An example of sampling is when an observer who wants to find the relationship between unemployment and street crime in New York City. The city has several streets with several persons, and so the researcher will have to select and determine a sample size of the study to be conducted. After determining the sample size, the observer will then proceed to send a questionnaire to various respondents who will fill in their opinions on the questions posted. The information filled in the questionnaires will be firsthand information. Hence sampling will not be considered as a secondary data collection method. Therefore, sampling does not need to be considered as secondary data collection.
Sampling Error is the same as Respondent Bias
Sampling error refers to a statistical error which occurs when a researcher fails to select a sample representing the whole population of data and the outcomes of the sample do not represent the outcomes that would be obtained from the entire population. The main cause of sampling error is a biased sampling procedure. Furthermore, the chance is another possible cause of sampling error. On the other hand, respondent bias refers to the factors or conditions that happens during the process of responding to surveys, and influence the manner responses are provided. Such conditions result in a non-random deviation of the responses from their true value. Therefore, the sampling error is the same as respondent bias since they are both errors that affect the results of a survey negatively and similarly (Johnson and Turner 301).

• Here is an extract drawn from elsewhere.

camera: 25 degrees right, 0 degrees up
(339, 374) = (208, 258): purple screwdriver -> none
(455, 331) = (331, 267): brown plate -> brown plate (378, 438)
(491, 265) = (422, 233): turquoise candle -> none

Sampling error is the same as respondent bias. For example, if a certain company provides a subscription-based service which permits consumers to make payments monthly for streaming videos and another programming for at least 10 hours weekly. When the company chooses a population of people aged between 12 and 22 years to survey purchasing decision about a video streaming service. Since people of this age group are not working full-time, they will give responses that favor them leading to respondent bias. Moreover, the results from this selected sample would not represent the outcomes of the entire population including the adults who would be the main beneficiaries of the subscription service leading to a sampling error (Johnson and Turner 309).Thus, the sampling error is the same as respondent bias since they are both errors that affect the results of a survey negatively and similarly.

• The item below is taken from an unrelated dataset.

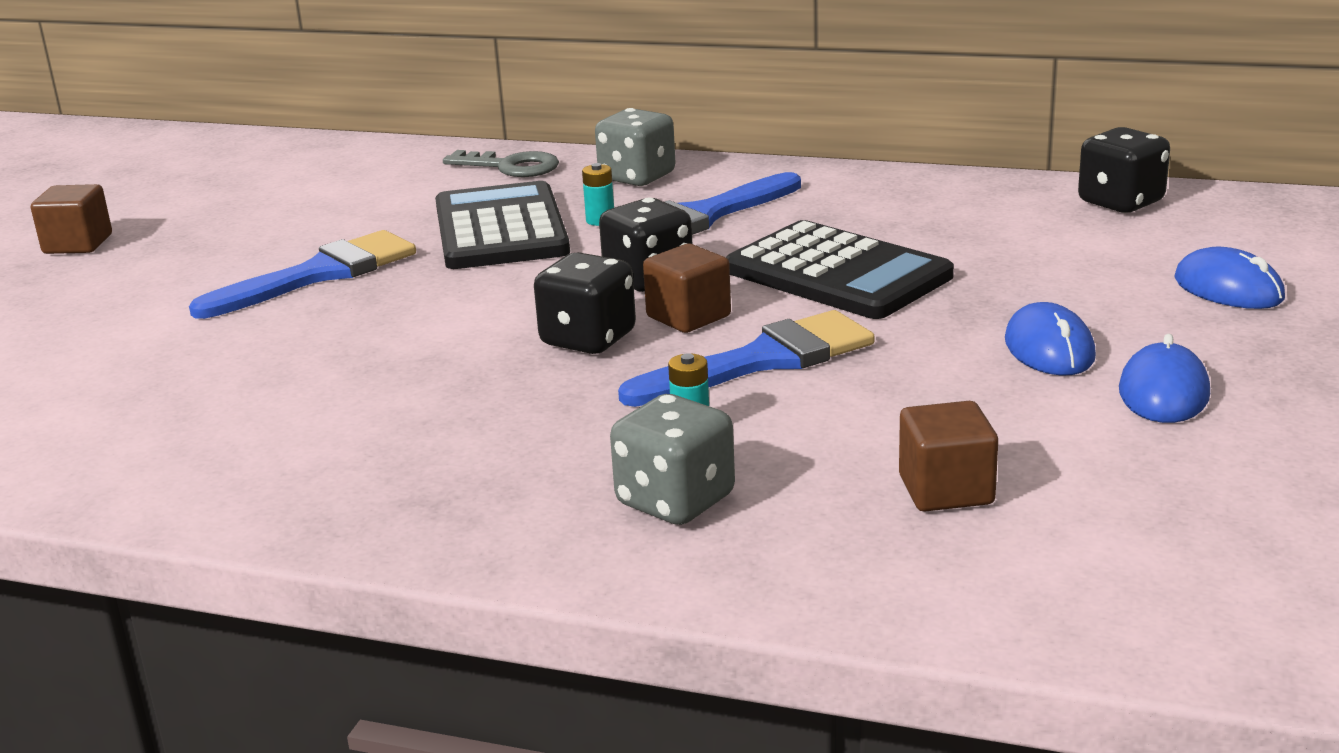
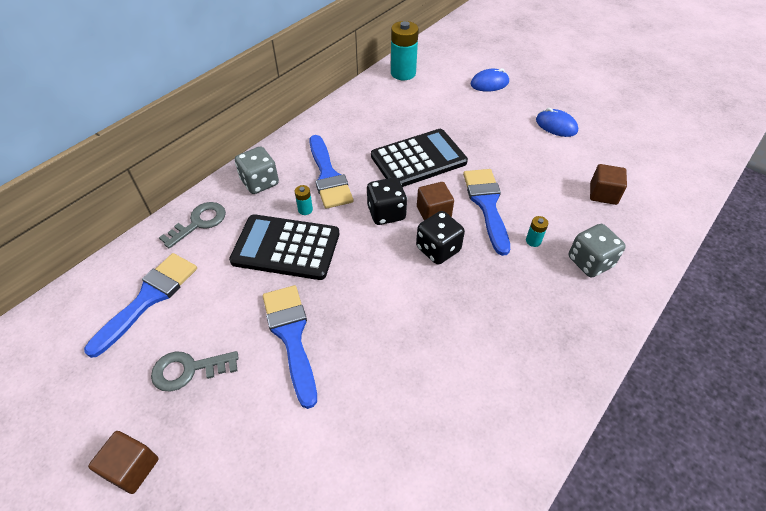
camera: 70 degrees left, 25 degrees up
(233, 232) = (189, 370): none -> grey key
(344, 180) = (148, 298): none -> blue brush
(1049, 349) = (513, 135): blue mouse -> none
(1120, 202) = (403, 73): black dice -> turquoise battery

Costa, Gabriel C., et al. “Sampling bias and the use of ecological niche modeling in conservation planning: a field evaluation in a biodiversity hotspot.” Biodiversity and Conservation 19.3 (2010): 883-899.
Han, Hui, Wen-Yuan Wang, and Bing-Huan Mao. “Borderline-SMOTE: a new over-sampling method in imbalanced data sets learning.” Advances in intelligent computing (2005): 878-887.
Johnson, Burke, and Lisa A. Turner. “Data collection strategies in mixed methods research.” Handbook of mixed methods in social and behavioral research (2003): 297-319.
Palinkas, Lawrence A., et al. “Purposeful sampling for qualitative data collection and analysis in mixed method implementation research.” Administration and Policy in Mental Health and Mental Health Services Research 42.5 (2015): 533-544.